サン・ジュゼッペ礼拝堂はもともとモンテフェルトロ家の支援を受けてフランシスコ会の修道士ジェローラモ・レカルキによって1503~15年に建設された同会修道士のための施設で、同世紀半ばに礼拝堂が増設され、17世紀に礼拝堂の一部を除いてバロック様式で再建された。見事な内装で知られ、ウルビーノの画家カルロ・ロンカッリのフレスコ画や、ウルビーノの彫刻家フェデリコ・ブランダーニのキリスト降誕の彫刻群、主祭壇に備えられた大理石製の小神殿エディクラ、ジュゼッペ・ヴァラディエールやフランチェスコ・アントニオ・ロンデッリによる祭壇やスタッコ、ドメニコ・ロッセッリのレリーフなど芸術作品であふれている。

これ以外に代表的な宗教建築には、1021年以前の大聖堂でビザンツ様式・ルネサンス様式の影響が見られるサン・セルジオ教会、ルネサンス様式のポータルやフレスコ画が特徴的なサン・ドメニコ教会、マルティーニが設計したルネサンス様式の修道院であるサンタ・キアラ修道院などがある。

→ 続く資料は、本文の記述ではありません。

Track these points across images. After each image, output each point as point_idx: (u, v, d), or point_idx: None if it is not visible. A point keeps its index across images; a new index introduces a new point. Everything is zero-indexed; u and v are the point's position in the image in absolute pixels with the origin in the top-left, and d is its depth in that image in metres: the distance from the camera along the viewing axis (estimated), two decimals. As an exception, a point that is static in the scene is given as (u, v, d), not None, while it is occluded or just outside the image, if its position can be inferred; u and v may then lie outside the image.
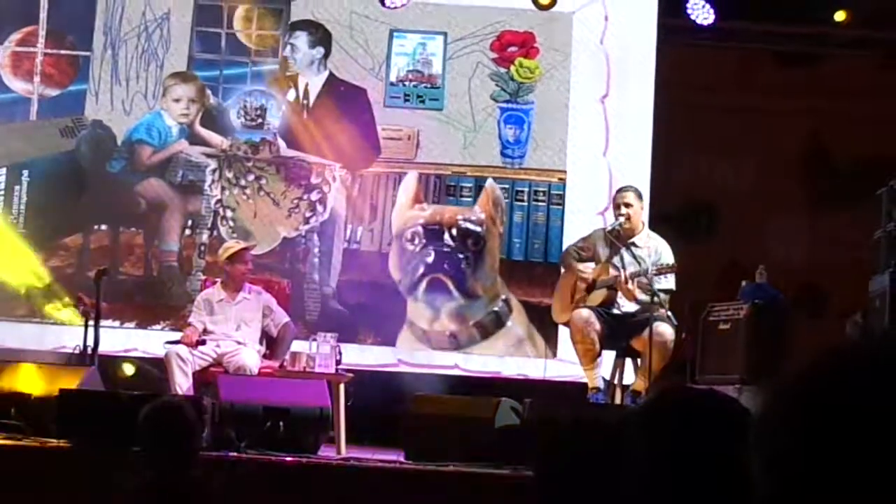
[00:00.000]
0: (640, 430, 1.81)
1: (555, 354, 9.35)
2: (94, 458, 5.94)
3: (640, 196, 7.87)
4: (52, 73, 9.94)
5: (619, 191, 7.96)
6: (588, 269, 7.74)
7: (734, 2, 9.88)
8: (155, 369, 8.66)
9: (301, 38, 9.96)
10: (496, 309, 9.63)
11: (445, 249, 9.55)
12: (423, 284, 9.51)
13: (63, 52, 9.96)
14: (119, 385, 8.33)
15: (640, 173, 9.46)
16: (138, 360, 9.33)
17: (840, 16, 9.80)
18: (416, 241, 9.58)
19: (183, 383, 7.70)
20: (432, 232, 9.58)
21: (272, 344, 8.16)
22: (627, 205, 7.71)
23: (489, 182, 9.72)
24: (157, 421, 4.14)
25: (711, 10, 9.78)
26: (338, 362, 7.75)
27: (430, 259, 9.53)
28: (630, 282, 7.53)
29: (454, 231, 9.58)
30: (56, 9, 9.94)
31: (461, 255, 9.56)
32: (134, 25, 9.93)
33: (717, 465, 1.69)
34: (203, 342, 7.95)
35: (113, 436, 5.79)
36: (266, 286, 8.46)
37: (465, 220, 9.63)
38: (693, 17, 9.85)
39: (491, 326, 9.61)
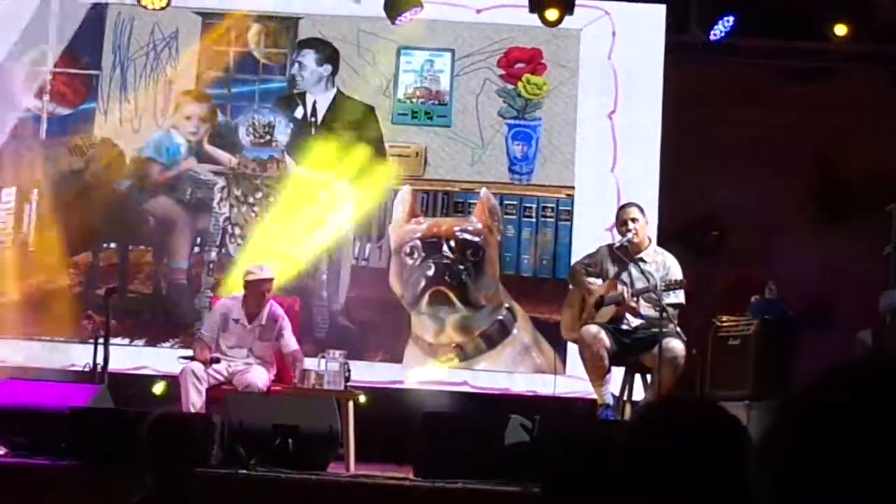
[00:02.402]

その他の施設としては、北西の丘の上に立つアルボルノス要塞が挙げられる。もともとモンテフェルトロ家の宮殿が立っていた場所で、14世紀後半に要塞となり、16世紀に星形要塞に見られるような三角形に突き出した稜堡が増設された。周辺には城壁もよく残っており、見晴らしもよく、市民の憩いの場となっている。ドゥカーレ宮殿の前に立つサンツィオ劇場はバシリカを模した新古典主義様式の劇場で、1845~53年に建設された。収容人数は450人で、美しい彫刻やフレスコ画で飾られている。

■構成資産

○ウルビーノ歴史地区

■顕著な普遍的価値

○登録基準(ii)=重要な文化交流の跡

ウルビーノはルネサンス期のヒューマニズム(人文主義。人間性や人間の尊厳を重視する思想)のもっともすぐれた芸術家や科学者を魅了し、短いながらも卓越した文化的繁栄をもたらした。その結果、高い均一性を持つ傑出した都市コンプレックスへ発展し、ヨーロッパ全域に大きな影響を与えた。

○登録基準(iv)=人類史的に重要な建造物や景観

ウルビーノはルネサンスの芸術と建築の頂点であり、地形やそれ以前の中世の建造物群と見事に調和した稀有な例である。

■完全性

ウルビーノのルネサンス期の城壁で区切られたエリアは何世紀にもわたる継続的で統一された空間が広がっており、内部にはその時代の相当数の建造物が引き継がれている。広場や道路を拡張するために19世紀はじめにいくつかの建物が破壊されたが、現在歴史地区に対する大きな脅威は確認されていない。

■真正性

ルネサンス期の城壁内のレイアウトについて、都市形態の多くを保持しているためウルビーノ歴史地区の真正性は高いレベルで維持されている。狭い通りのある中世の古いレイアウトに加え、その後のルネサンスの追加部分まで、空間的特徴と容量を引き継いでいる。18~19世紀の修復においてもルネサンス期のレイアウトはほぼ手付かずのままであり、ヴィンチェンツォ・ギネリによって設計された19世紀のサンツィオ劇場のような近代の建造物も街の景観と調和している。さらに、建物や歴史地区の公共エリアのメンテナンスや修復作業において、それらの特徴や様式・サイズを維持しながら伝統的・歴史的な工法や建材を使用することで真正性を保っている。都市の景観と形態は本来の都市計画に完全に準拠しており、構造は変化していない。